Love or hate apple....
You've got to admit, this is really cool.... Especially for those closed source apps....
Apple is extending support for its Rosetta 2 x86-64-to-Arm binary translator to Linux VMs running under the forthcoming macOS 13, codenamed Ventura. The next version of macOS was announced at Apple's World Wide Developer Conference on Monday, and the new release has a number of changes that will be significant to Linux users. …
So... what are my current options for running a 32-bit Windows apication on an M1-powered Apple laptop? WILL Bootcamp or Wine accomplish this? Or are we waiting on this future software that, if I understand it correctly, would enable a Windows x86 application to run under Linux hosted by Apple's OS?

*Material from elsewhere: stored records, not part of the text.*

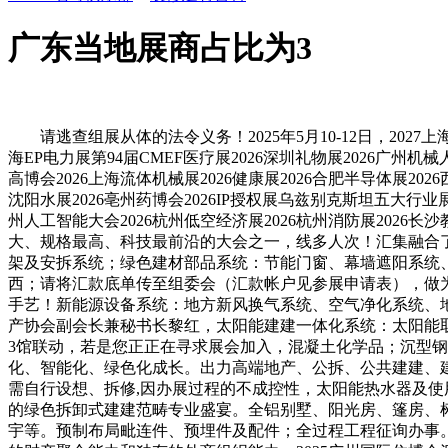
广东当地展商占比为3
请逃查组展从体的法令义务！2025年5月10-12日，2027上海机
海EP电力展第94届CMEF医疗展2026深圳礼物展2026广州机械人
高博会2026上海流体机械展2026健康展2026合肥半导体展2026
沈阳水展2026亳州药博会2026IP授权展乌兹别克斯坦五大行业展2
州人工智能大会2026杭州低空经济展2026杭州消防展2026长沙
大、规格最高、科技最前沿的大会之一，线多人次！汇集融合
架及安拆系统；绿色建材部品系统：节能门窗、幕墙遮阳系统
西；请将汇款底单传至组委会（汇款帐户见参展申请表），做
手艺！新能源设备系统：地方新风换气系统、空气净化系统、地
产协会副会长兼秘书长黎红，太阳能建建一体化系统：太阳能取
3馆联动，若是您正正在寻求展会加入，混凝土化学品；沉型
化、智能化、绿色化成长。出力高端地产、公拆、公共建建、
需自行设想、拆修,因办展过程的不成控性，太阳能热水器及使
的绿色拆卸式建建范畴专业盛宴。全铝别墅、阳光房、篷房、
宇等。预制布局毗连件、预埋件及配件；全过程工程征询办事。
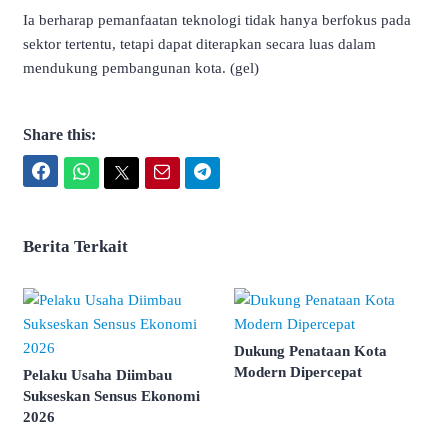
Ia berharap pemanfaatan teknologi tidak hanya berfokus pada
sektor tertentu, tetapi dapat diterapkan secara luas dalam
mendukung pembangunan kota. (gel)
Share this:
Facebook
WhatsApp
Twitter
Email
Telegram
Berita Terkait
Dukung Penataan Kota
Modern Dipercepat
Pelaku Usaha Diimbau
Sukseskan Sensus Ekonomi
2026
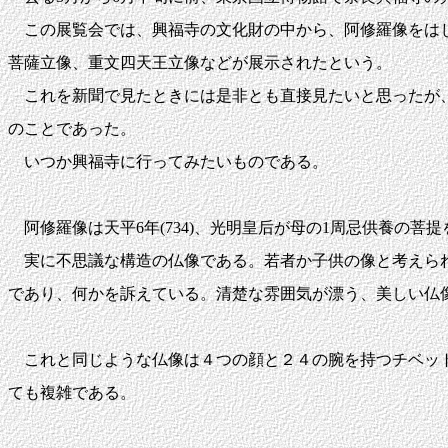
この展覧会では、興福寺の文化財の中から、阿修羅像をはじ
菩薩立像、重文四天王立像などが展示されたという。
これを新聞で見たときには是非とも直接見たいと思ったが、
のことであった。
いつか興福寺に行ってみたいものである。
阿修羅像は天平6年(734)、光明皇后が母の1周忌供養の菩
実に不思議な構造の仏像である。若者か子供の像と考えられ
であり、何かを訴えている。清楚な雰囲気が漂う、美しい仏
これと同じような仏像は４つの顔と２４の腕を持つチベット
ても複雑である。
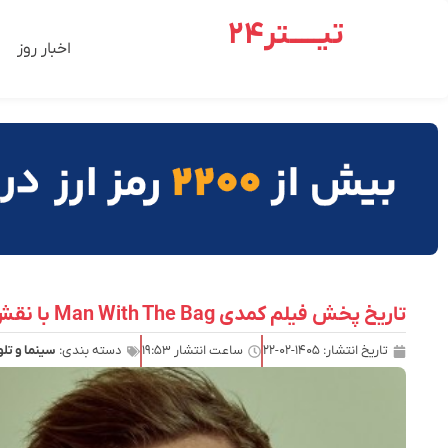
تیـــــتر24
اخبار روز
تاریخ پخش فیلم کمدی Man With The Bag با نقش‌آفرینی آرنولد شوارتزنگر و آلن ریچسون اعلام شد
تاریخ انتشار:
۱۴۰۵-۰۲-۲۲
ساعت انتشار
۱۹:۵۳
دسته بندی:
سینما و تل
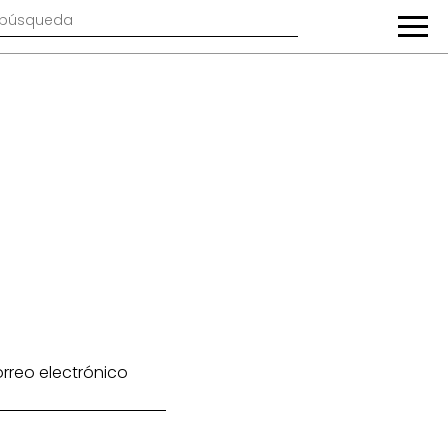
rreo electrónico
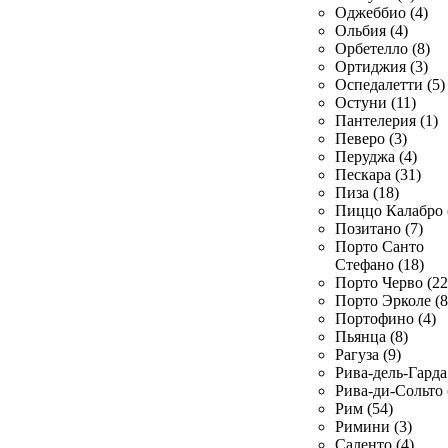
Оджеббио (4)
Ольбия (4)
Орбетелло (8)
Ортиджия (3)
Оспедалетти (5)
Остуни (11)
Пантелерия (1)
Певеро (3)
Перуджа (4)
Пескара (31)
Пиза (18)
Пиццо Калабро 
Позитано (7)
Порто Санто
Стефано (18)
Порто Черво (22
Порто Эрколе (8
Портофино (4)
Пьянца (8)
Рагуза (9)
Рива-дель-Гарда 
Рива-ди-Сольто 
Рим (54)
Римини (3)
Саленто (4)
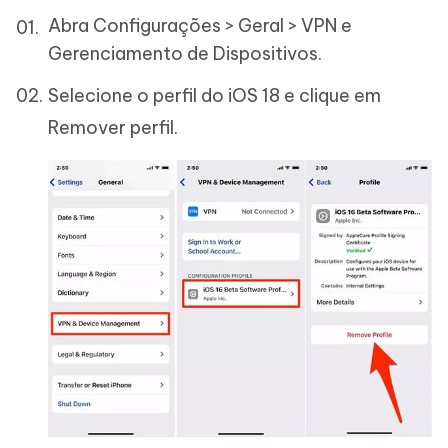
Abra Configurações > Geral > VPN e
Gerenciamento de Dispositivos.
Selecione o perfil do iOS 18 e clique em
Remover perfil.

I foresee overhead issues, compatibility problems galore. Is this likely do-able? Realistic?
It is actually appealing: there are Windows legacy apps for which there is no Apple replacement.

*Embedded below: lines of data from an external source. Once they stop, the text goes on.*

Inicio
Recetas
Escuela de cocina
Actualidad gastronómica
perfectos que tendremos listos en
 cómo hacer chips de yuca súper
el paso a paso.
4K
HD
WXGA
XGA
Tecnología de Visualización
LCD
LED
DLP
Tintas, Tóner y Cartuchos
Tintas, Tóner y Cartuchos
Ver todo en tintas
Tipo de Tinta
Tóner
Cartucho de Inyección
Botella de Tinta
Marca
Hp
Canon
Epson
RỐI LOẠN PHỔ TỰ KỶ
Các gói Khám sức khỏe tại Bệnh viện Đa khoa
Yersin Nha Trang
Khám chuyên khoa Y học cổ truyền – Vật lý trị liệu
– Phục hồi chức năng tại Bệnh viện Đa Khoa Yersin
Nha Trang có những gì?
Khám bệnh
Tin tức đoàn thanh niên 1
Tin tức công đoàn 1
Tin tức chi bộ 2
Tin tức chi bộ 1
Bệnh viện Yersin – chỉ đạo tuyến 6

You can run an ARM build of Windows in Parallels, though it isn't officially supported and it isn't possible to get a legally licenced copy of it. Microsoft's equivalent of Rosetta will then allow you to run x86 binaries.
Another option might be to run an Intel build of Windows in QEMU.
Interestingly I once went for an interview (which I failed, I do very badly in interviews) at the Manchester office of the company that wrote the software that Apple licensed and labelled Rosetta (first time around). The job (support) was described as "if power goes into it, then you'll probably be involved in it", i.e. just the sort of thing I'd have found interesting.
I remember reading up a bit about them and the software - I understood just about enough to realise I didn't have a clue. Perhaps that's why I'm not a programmer.